Why replay wouldn’t have fixed the controversial foul ball call in Thursday’s Phillies-Marlins game

Bob Davidson’s controversial call in Thursday’s Phillies-Marlins game, depriving the Marlins of the potential game-winning run, has sparked yet another round of calls for baseball to adopt instant replay, even among Phillies fans… except there was nothing replay could have done in this instance, and not just because there wasn’t a camera in proper position to make absolutely certain that, just because the ball bounced fair before the bag and fair after the bag, that necessarily meant it was fair as it crossed the bag.

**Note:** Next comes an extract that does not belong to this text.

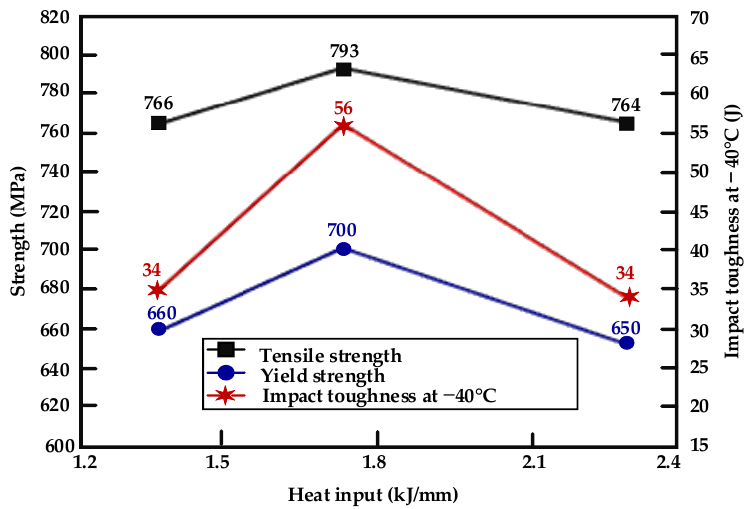
Figure 2. Results of mechanical properties of deposited metal.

Once the ball is called foul, the play is dead. The fielders stop going for the ball, the runners stop running the bases, and you can’t make assumptions about what might or might not have happened had the play continued. Yes, the runner on second probably would have scored, but how can you say that for certain? What if there would have been a play at the plate? Every sport with replay has this same problem (think when a completed pass is called incomplete); at best, you could do with tennis does and say the pitch doesn’t count, taking away a strike if there weren’t two strikes already.

There was a similar play in last year’s postseason where a fair ball (more indisputably fair than in this instance) was called foul. But in that case, the ball bounced into the stands for a ground-rule double, making it fairly straightforward to determine the outcome of the play – similar to how baseball currently determines whether a home run was fair or foul. You can’t use replay in circumstances where the actions of the players would determine the outcome of the play if it hadn’t ended.We all want baseball to get with the 21st century and adopt replay, but let’s not get too carried away.